Scientists were recruited and paid well to deceive the public after world leaders saw their own mortality in the force released from the cores of heavy atoms on 6 & 9 August 1945 over Hiroshima and Nagasaki.
Serious charges against the post-1945 scientific establishment are provided with figures of precise experimental data to back up the charges in my autobiography.
Click to access Chapter_2.pdf
The common thread is deceit about the source of energy in cores of:
1. Heavy atoms like Uranium
2. Some planets like Jupiter
3. Ordinary stars like the Sun
4. Galaxies like the Milky Way
To verify this for yourself, ask any member of the UN’s IPCC, the UK’s Royal Society, the US or any other National Academy of Sciences, or the Swedish or Norwegian Nobel Prize Committee to publicly address three figures of precise experimental data (Figures 1-3, pages 19-27, my autobiography).
Click to access Chapter_2.pdf
With kind regards,
Oliver K. Manuel
Former NASA Principal
Investigator for Apollo
You never cease to amaze me how you link everything back to 1945. 🙂
I don’t think ARRA was purposefully a scam. I believe the President and the then Democrat-dominated Congress actually believed it would work.
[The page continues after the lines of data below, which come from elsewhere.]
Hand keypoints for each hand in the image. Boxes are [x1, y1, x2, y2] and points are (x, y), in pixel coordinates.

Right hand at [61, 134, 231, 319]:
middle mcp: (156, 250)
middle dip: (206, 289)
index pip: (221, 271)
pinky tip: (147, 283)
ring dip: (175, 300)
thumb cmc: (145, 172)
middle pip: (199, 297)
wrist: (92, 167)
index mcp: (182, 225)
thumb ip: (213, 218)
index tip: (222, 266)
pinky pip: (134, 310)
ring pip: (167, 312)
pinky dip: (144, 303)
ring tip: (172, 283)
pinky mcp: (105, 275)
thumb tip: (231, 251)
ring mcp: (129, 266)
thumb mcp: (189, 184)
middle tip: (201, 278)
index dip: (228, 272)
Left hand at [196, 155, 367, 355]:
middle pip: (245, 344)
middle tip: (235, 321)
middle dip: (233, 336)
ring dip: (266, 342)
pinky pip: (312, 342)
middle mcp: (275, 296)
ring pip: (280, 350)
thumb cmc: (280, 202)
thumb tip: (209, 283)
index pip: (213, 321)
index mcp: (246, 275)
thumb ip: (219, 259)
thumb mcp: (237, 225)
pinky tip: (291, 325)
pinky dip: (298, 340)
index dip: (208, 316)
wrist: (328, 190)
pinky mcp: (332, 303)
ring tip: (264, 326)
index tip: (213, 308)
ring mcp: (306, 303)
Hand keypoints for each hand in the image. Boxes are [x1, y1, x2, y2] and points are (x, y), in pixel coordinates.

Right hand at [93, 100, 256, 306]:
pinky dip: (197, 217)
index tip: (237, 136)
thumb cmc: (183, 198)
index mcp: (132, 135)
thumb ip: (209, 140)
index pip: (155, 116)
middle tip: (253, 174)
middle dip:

The Keynesian mindset is that government spending is the counter-cyclic solution to recessions. It is a fundamental belief in that economic philosophy.
Apparently, they think it doesn’t matter how the money is spent nor on what… just that it is spent trying to infuse demand into an economy.
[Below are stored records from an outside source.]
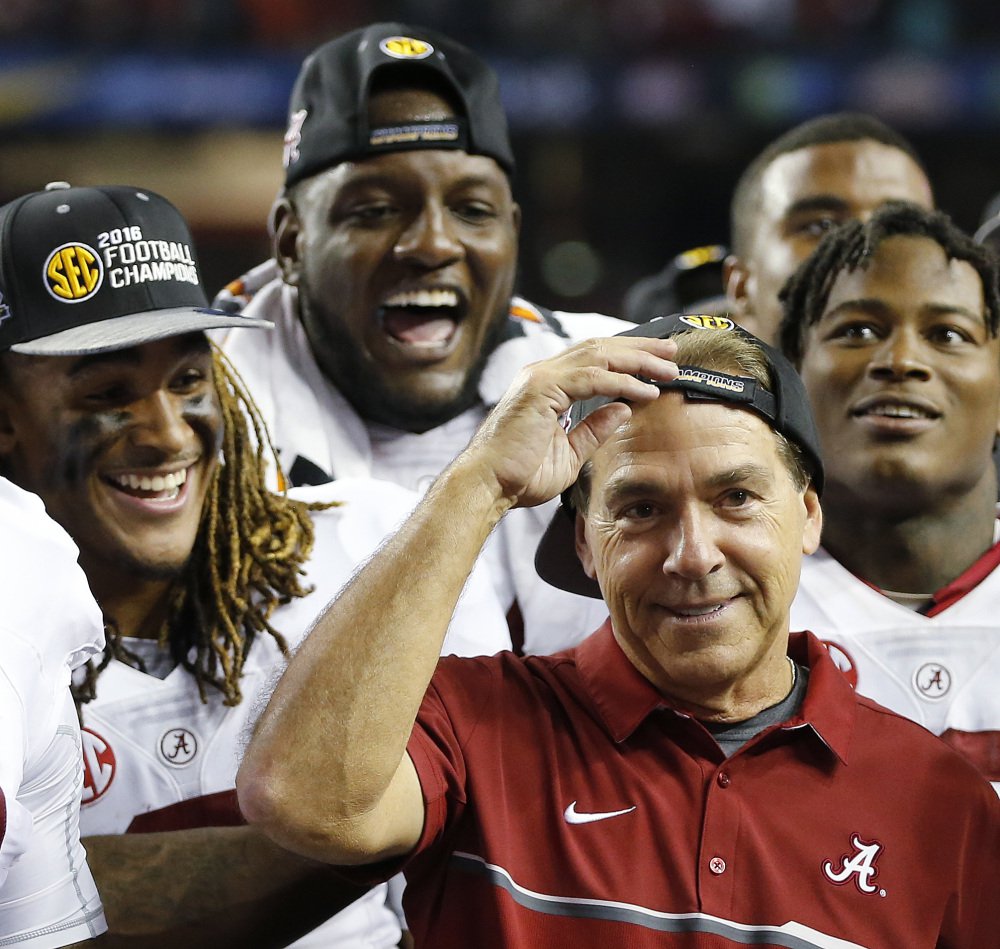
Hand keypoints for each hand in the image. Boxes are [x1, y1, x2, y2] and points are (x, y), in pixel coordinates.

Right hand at [465, 335, 677, 509]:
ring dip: (638, 360)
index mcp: (547, 384)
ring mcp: (540, 377)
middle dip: (640, 349)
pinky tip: (645, 390)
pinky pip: (592, 378)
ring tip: (668, 366)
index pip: (594, 359)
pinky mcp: (541, 389)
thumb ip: (593, 429)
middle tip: (672, 350)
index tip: (658, 363)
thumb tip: (623, 409)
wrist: (487, 485)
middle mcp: (542, 373)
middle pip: (600, 348)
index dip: (628, 357)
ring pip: (599, 355)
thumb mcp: (569, 452)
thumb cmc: (519, 475)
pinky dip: (622, 382)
Paul Krugman, the unofficial spokesman for Keynesian macroeconomics, once suggested that we fake an alien invasion to recover the economy. Though an invasion would never happen, the massive spending to prepare for one would stimulate demand and drive economic recovery.
Yes, the President and those supporting him may have believed the scam themselves.
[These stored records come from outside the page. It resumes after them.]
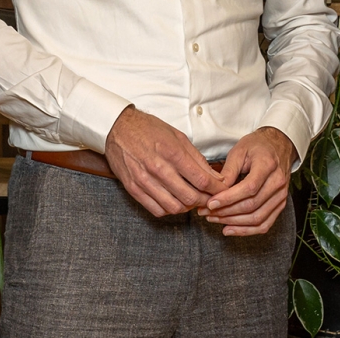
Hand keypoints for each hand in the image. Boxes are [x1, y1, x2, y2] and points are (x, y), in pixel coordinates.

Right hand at [104, 106, 227, 216]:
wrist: (118, 128)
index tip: (221, 190)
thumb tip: (215, 177)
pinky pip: (156, 210)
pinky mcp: (133, 189)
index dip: (216, 189)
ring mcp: (144, 180)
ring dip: (187, 207)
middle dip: (204, 200)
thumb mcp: (177, 137)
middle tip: (208, 197)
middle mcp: (158, 168)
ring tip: (191, 199)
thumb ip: (197, 159)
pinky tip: (174, 201)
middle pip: (190, 196)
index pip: (201, 180)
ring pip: (174, 207)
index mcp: (172, 152)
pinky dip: (169, 210)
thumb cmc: (149, 129)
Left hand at [198, 127, 293, 235]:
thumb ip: (228, 171)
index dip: (229, 198)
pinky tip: (229, 229)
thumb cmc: (257, 146)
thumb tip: (215, 190)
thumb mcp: (239, 151)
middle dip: (226, 212)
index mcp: (268, 165)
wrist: (278, 146)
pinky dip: (246, 231)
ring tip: (213, 219)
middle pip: (252, 205)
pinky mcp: (280, 205)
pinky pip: (265, 224)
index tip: (210, 203)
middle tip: (206, 212)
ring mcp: (281, 196)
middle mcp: (278, 182)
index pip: (249, 188)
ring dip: (233, 223)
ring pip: (257, 218)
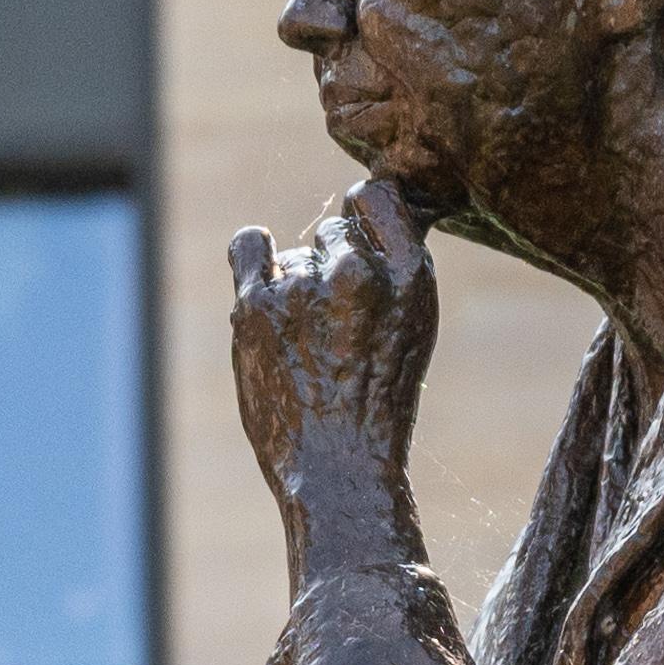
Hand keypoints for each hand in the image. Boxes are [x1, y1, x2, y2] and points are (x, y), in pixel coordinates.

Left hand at [228, 176, 438, 549]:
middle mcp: (358, 271)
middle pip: (332, 231)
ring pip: (292, 255)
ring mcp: (303, 285)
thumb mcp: (414, 324)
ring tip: (308, 346)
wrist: (337, 469)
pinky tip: (260, 275)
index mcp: (411, 274)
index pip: (377, 196)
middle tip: (336, 328)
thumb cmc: (378, 402)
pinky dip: (254, 257)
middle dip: (331, 267)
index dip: (363, 217)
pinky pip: (249, 246)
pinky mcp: (255, 304)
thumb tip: (364, 199)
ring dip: (295, 287)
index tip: (360, 246)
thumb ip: (394, 260)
They probably also believed the false, but standard “settled science” models of
1. CO2-induced global warming
2. Hydrogen-filled stars
3. Attraction between neutrons
I.e., our leaders are not really leaders. They are puppets. You can help correct that by asking scientists to publicly address the precise data they have ignored.
Here is my take:
1-Human-caused CO2 global warming is iffy, but possible
2-I’m in the hydrogen filled stars camp. Also in the hydrogen-helium filled universe camp (Hydrogen 70%, Helium 29%, heavy elements 1%)
3-I’m no expert but accept that the strong nuclear force is real and binds all hadrons, including neutrons
If 2&3 were not largely true then humans pretty much have zero understanding of the universe and we are left only with magic to explain how it works and what we see.
The universe seems remarkably simple, consisting (~98%) of
1. Two forms of one fundamental particle:
The neutron and it’s expanded form, the hydrogen atom.
2. About 2% is two forms of energy:
Mostly rest mass at the compressed end of a cosmic cycle, and mostly gravitational potential energy at the expanded end of a cosmic cycle.
Correction :
2. About 2% is two forms of potential energy:
If you seriously want to help the public, then publicly all on leaders of the scientific community to publicly discuss the precise experimental data on pages 19-27 of my autobiography. -OKM
Typo: publicly all => publicly call
Well, at least some of Obama’s friends had their bank accounts stimulated. 😦
Actually… quite a few friends and wife Michelle(obesity program funding) all did well!!